Collected data entries:

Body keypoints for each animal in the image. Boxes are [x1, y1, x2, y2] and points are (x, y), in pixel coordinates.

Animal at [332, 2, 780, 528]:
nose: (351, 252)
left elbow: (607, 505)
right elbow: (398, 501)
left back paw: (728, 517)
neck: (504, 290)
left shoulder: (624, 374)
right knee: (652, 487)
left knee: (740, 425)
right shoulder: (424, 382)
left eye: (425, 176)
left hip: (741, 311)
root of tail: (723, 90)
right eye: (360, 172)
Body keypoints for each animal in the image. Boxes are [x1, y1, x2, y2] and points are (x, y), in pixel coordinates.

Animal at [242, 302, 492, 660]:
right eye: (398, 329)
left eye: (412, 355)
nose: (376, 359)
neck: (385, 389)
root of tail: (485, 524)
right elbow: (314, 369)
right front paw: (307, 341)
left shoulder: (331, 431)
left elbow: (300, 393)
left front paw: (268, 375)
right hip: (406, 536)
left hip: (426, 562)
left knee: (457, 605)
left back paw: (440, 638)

---

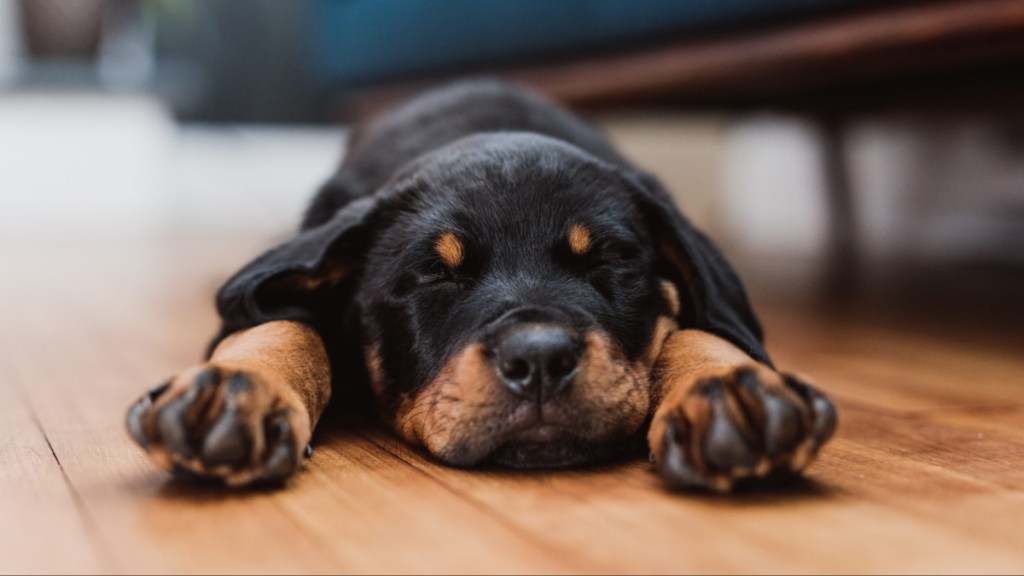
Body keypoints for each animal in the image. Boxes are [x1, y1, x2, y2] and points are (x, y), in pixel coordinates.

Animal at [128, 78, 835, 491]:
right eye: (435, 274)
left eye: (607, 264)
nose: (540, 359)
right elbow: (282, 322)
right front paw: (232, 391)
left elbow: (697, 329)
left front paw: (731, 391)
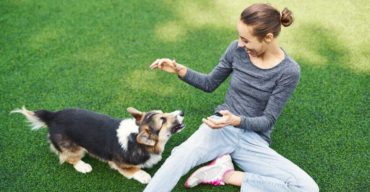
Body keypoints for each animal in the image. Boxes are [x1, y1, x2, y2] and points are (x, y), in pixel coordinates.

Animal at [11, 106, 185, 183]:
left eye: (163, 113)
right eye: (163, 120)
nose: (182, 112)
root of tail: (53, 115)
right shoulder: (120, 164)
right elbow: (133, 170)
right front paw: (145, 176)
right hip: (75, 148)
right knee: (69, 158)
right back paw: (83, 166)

**Your assignment:**
Copy each line above where the string "shoulder" occurs.

**Solution for this problem:**
left shoulder: (624, 374)
right shoulder: (424, 382)
left shoulder: (331, 431)
right shoulder: (120, 164)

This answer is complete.